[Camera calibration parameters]
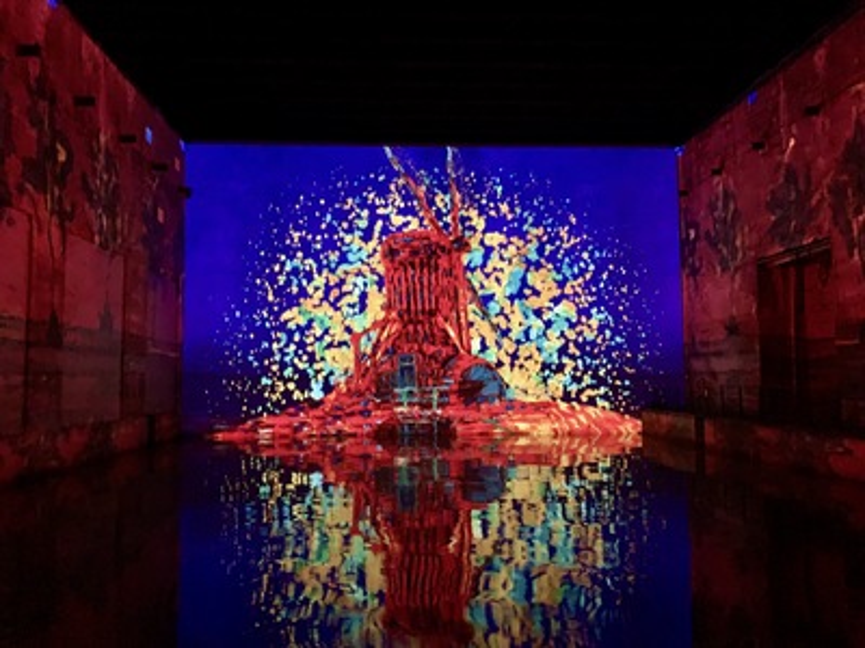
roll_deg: +0.4
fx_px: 650
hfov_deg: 67.3
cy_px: 324
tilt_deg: +2.9
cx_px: 432
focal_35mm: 26
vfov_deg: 53.1
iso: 800
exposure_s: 1/4
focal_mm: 4.25
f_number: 1.8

Task details: Please output every record above exactly as written, leaving out the pictures.

Your response:
roll_deg: +0.4
fx_px: 650
hfov_deg: 67.3
cy_px: 324
tilt_deg: +2.9
cx_px: 432
focal_35mm: 26
vfov_deg: 53.1
iso: 800
exposure_s: 1/4
focal_mm: 4.25
f_number: 1.8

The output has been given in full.